PROBLEM DESCRIPTION.
Take the data below and filter it for lines containing the word "parameters"; show each line found.

——————————

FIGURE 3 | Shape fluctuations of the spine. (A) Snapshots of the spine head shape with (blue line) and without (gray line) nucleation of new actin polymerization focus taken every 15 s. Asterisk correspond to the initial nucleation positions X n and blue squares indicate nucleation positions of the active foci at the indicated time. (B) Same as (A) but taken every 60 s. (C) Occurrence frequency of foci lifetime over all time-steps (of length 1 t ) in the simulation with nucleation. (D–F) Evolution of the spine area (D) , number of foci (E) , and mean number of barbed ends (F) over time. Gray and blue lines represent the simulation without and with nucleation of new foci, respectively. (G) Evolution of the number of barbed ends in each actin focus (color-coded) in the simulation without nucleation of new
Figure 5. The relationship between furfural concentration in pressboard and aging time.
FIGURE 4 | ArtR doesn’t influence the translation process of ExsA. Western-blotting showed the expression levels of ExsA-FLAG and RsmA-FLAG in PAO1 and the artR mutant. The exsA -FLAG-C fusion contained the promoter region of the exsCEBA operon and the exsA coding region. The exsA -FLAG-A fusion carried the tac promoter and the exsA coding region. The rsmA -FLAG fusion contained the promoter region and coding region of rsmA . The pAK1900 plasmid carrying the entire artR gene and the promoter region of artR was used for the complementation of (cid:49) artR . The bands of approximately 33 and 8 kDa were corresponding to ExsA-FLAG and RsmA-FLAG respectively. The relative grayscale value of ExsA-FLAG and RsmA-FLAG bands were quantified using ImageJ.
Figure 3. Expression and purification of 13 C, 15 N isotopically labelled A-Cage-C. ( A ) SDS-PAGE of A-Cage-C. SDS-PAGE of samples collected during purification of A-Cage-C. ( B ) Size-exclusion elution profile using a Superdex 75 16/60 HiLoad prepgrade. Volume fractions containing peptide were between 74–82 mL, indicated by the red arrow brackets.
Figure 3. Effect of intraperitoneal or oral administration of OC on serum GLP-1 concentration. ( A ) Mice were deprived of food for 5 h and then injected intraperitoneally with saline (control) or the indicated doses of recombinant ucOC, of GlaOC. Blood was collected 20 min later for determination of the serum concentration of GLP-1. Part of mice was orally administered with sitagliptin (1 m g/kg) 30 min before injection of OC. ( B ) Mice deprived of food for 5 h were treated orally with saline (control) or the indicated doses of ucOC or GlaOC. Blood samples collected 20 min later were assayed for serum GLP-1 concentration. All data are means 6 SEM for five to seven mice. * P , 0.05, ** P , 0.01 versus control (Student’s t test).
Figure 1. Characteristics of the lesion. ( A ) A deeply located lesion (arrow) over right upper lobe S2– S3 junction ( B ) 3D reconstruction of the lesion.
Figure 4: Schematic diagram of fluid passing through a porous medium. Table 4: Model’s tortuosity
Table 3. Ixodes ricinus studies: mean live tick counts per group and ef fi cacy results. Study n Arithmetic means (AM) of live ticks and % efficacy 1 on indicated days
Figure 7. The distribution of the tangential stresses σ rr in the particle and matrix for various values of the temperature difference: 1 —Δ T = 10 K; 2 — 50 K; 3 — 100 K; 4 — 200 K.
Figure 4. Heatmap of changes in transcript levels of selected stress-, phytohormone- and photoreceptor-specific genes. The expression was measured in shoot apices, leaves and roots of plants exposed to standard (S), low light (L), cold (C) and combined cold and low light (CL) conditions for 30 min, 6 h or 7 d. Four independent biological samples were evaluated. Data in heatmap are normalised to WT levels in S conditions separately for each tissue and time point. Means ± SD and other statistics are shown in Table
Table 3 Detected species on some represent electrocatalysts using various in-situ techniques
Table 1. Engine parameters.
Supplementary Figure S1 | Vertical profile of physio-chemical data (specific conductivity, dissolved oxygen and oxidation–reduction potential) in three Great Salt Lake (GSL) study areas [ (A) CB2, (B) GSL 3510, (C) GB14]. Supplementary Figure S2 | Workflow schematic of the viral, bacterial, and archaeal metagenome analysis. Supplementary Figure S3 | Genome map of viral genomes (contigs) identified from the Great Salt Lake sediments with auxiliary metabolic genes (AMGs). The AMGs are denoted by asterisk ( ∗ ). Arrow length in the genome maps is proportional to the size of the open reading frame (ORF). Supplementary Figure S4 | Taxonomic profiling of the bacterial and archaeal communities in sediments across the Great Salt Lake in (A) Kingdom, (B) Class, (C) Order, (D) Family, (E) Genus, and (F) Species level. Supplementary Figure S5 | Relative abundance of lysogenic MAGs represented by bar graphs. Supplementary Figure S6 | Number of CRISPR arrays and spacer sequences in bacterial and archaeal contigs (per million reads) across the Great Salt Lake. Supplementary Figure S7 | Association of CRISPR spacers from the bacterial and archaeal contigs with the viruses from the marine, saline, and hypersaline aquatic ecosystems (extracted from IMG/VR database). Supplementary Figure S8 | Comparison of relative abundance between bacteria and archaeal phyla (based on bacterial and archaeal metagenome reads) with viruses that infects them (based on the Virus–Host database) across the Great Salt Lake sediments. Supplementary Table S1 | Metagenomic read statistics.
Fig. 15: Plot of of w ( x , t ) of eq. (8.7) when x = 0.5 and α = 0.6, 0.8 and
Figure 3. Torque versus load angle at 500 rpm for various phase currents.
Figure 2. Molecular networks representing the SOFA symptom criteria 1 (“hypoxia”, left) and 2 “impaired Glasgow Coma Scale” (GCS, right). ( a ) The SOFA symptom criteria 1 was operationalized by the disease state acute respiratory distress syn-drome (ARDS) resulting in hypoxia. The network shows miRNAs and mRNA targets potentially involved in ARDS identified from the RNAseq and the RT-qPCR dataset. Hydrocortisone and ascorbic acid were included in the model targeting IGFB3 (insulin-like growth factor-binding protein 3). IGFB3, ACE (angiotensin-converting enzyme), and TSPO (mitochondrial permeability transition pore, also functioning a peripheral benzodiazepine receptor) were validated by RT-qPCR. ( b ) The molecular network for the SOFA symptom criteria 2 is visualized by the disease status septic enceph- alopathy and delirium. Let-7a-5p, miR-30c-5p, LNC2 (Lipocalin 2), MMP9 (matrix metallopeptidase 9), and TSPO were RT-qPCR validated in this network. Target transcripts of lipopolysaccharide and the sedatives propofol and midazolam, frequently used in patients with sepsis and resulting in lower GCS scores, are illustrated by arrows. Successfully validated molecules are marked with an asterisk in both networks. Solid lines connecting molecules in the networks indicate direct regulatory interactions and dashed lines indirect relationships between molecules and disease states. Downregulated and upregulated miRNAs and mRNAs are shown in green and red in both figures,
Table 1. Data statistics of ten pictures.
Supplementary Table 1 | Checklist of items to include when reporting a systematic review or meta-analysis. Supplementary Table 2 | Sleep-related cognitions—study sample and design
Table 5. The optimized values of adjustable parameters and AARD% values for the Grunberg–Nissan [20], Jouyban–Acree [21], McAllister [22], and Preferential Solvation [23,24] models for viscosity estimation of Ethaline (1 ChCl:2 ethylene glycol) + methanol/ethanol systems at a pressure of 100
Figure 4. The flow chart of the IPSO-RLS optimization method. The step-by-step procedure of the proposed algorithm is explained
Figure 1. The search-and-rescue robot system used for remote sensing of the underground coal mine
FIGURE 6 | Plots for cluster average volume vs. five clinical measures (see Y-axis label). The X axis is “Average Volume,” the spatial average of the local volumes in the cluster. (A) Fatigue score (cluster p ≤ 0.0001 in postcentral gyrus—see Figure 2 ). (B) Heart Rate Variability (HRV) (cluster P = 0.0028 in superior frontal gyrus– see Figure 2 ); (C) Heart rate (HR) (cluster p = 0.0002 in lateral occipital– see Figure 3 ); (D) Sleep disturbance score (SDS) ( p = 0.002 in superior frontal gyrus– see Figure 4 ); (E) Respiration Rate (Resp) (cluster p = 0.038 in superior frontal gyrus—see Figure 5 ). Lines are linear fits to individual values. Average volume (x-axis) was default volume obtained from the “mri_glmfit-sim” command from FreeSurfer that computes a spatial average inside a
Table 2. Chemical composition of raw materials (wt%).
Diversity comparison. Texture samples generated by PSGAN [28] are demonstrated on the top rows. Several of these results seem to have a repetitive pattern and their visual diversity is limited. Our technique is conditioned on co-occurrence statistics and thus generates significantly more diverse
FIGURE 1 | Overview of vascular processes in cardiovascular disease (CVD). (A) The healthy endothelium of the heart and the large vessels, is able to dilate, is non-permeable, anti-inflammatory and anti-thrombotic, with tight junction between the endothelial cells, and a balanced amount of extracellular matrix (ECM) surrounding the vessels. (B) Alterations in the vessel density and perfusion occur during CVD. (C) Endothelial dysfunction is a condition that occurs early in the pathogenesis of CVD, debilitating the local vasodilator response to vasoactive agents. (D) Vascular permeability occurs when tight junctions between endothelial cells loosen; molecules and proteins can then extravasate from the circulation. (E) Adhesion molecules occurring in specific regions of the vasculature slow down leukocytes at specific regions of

——————————

REPLY.
Table 1. Engine parameters.
Table 5. The optimized values of adjustable parameters and AARD% values for the Grunberg–Nissan [20], Jouyban–Acree [21], McAllister [22], and Preferential Solvation [23,24] models for viscosity estimation of Ethaline (1 ChCl:2 ethylene glycol) + methanol/ethanol systems at a pressure of 100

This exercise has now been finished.